*** Opening of SUPPLIED MATERIAL ***
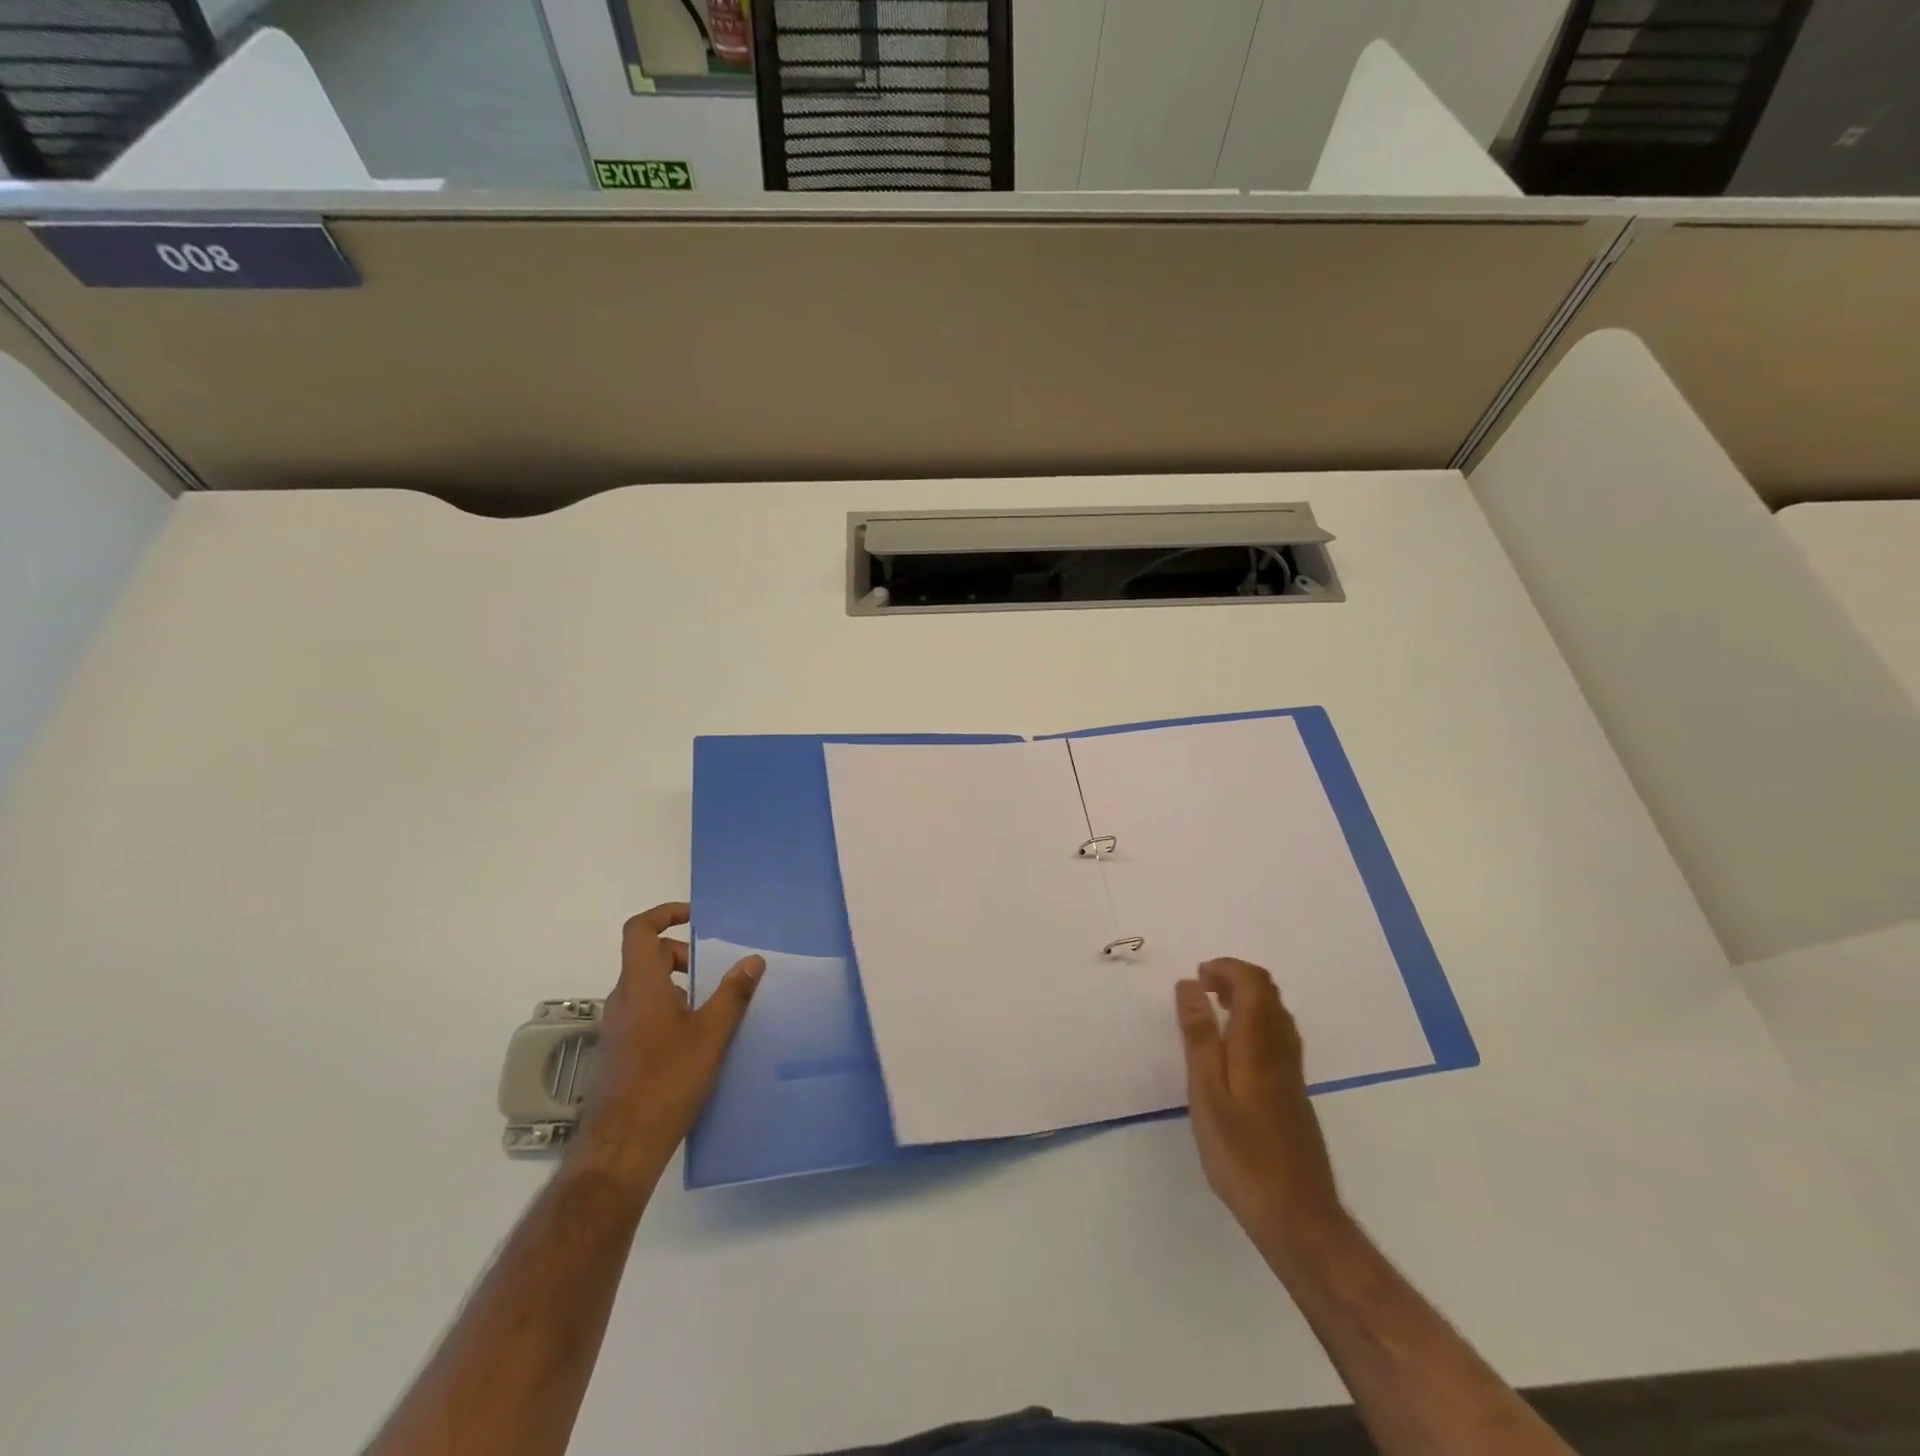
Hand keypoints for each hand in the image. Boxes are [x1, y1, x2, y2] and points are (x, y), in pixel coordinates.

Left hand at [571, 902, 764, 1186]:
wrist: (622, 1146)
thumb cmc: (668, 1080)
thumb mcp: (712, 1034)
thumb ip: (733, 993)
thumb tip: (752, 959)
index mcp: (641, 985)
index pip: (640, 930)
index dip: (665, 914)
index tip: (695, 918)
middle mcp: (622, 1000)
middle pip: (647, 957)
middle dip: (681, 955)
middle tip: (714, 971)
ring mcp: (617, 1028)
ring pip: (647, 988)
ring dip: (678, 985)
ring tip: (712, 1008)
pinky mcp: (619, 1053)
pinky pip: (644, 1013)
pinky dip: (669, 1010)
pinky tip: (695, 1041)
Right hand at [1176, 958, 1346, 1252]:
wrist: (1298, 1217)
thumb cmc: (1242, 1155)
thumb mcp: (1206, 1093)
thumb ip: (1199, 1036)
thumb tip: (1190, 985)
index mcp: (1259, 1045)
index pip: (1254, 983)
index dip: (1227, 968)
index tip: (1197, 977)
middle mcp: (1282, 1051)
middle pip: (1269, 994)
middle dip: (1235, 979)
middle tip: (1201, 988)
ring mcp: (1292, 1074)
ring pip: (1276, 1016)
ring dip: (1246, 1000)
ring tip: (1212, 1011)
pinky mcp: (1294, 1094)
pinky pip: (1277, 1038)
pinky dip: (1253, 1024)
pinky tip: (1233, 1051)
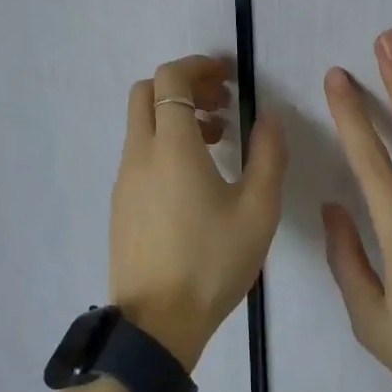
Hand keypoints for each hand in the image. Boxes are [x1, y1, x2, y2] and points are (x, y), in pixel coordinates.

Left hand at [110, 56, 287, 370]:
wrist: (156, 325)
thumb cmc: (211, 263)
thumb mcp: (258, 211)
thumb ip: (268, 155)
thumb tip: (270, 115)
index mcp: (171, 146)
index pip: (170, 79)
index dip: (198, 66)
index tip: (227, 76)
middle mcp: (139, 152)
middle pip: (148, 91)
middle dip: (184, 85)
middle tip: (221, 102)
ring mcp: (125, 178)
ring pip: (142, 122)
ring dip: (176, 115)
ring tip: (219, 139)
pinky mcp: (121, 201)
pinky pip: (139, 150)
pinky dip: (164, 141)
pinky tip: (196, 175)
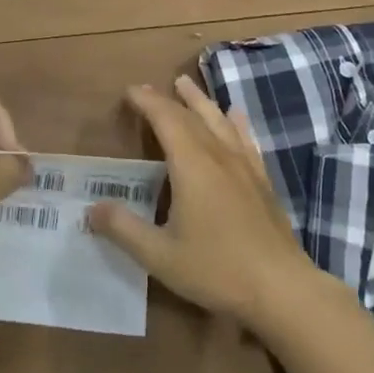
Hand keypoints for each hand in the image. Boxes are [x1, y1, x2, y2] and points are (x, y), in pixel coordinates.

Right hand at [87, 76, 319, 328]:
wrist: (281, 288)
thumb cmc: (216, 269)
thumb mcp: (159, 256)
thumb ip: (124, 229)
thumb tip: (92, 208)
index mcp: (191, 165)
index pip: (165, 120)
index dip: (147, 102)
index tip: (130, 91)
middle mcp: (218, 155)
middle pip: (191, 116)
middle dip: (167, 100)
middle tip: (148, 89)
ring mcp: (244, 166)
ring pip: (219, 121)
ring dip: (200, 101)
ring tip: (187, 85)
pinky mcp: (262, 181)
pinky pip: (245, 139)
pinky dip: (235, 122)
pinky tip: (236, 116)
*** Close of SUPPLIED MATERIAL ***
All of the records above should be written out exactly, with the pictures left out.

_ANSWER FOR THE TASK:_
Hand keypoints for each hand in the image. Boxes are [x1, y1, x2, y2] and points are (x, y), in pixel coordinates.

Left hand at [571, 902, 764, 1186]:
wrist: (622, 1146)
thumb cmc: (668, 1080)
thumb mcp: (712, 1034)
thumb ip: (733, 993)
thumb tip: (752, 959)
index mcp: (641, 985)
index pip: (640, 930)
index dip: (665, 914)
index tip: (695, 918)
middle mcp: (622, 1000)
middle pip: (647, 957)
middle dip: (681, 955)
middle tip: (714, 971)
ring mcp: (617, 1028)
ring pip: (647, 988)
ring dip: (678, 985)
ring tip: (712, 1008)
pinky mcp: (619, 1053)
pinky pip: (644, 1013)
pinky dip: (669, 1010)
pinky tip: (695, 1041)
Right hand at [1176, 958, 1346, 1252]:
wrist: (1298, 1217)
thumb cmc: (1242, 1155)
thumb mcp: (1206, 1093)
thumb ip: (1199, 1036)
thumb tip: (1190, 985)
index mcp: (1259, 1045)
index pip: (1254, 983)
index dip: (1227, 968)
index tip: (1197, 977)
middle mcp: (1282, 1051)
middle pip: (1269, 994)
middle dip: (1235, 979)
middle tip: (1201, 988)
ring mcp: (1292, 1074)
ring pip: (1276, 1016)
ring dip: (1246, 1000)
ring tip: (1212, 1011)
pinky mcp: (1294, 1094)
pinky pip: (1277, 1038)
pinky dip: (1253, 1024)
pinky tip: (1233, 1051)
Hand keypoints for each hand in the image. Boxes are [x1, y1, x2, y2] and points are (x, y), in pixel coordinates.

Left hand at [110, 56, 287, 370]:
wrist: (156, 325)
thumb cmc: (211, 263)
thumb mcp: (258, 211)
thumb ip: (268, 155)
thumb tip: (270, 115)
index mcp: (171, 146)
index pip: (170, 79)
index dip: (198, 66)
index tip: (227, 76)
middle mcp: (139, 152)
middle pip: (148, 91)
middle dip: (184, 85)
middle tip: (221, 102)
ring mcp: (125, 178)
ring pip: (142, 122)
ring dip: (176, 115)
ring tip: (219, 139)
pinky mcp: (121, 201)
pinky pip: (139, 150)
pinky dip: (164, 141)
pinky tip: (196, 175)
Hand keypoints for each hand in the image. Boxes are [x1, y1, x2, y2] and points are (x, y), in pixel coordinates.

Right hand at [87, 76, 319, 328]:
wrist: (281, 288)
thumb cmc: (216, 269)
thumb mcp: (159, 256)
thumb ip: (124, 229)
thumb tip: (92, 208)
index mcp: (191, 165)
index pip: (165, 120)
index dip: (147, 102)
index tip: (130, 91)
middle mcp: (218, 155)
middle pip: (191, 116)
middle dip: (167, 100)
middle tip: (148, 89)
ring mcp: (244, 166)
ring pip: (219, 121)
ring dip: (200, 101)
ring tip: (187, 85)
pinky mcp: (262, 181)
pinky pip: (245, 139)
pinky dip: (235, 122)
pinky tip: (236, 116)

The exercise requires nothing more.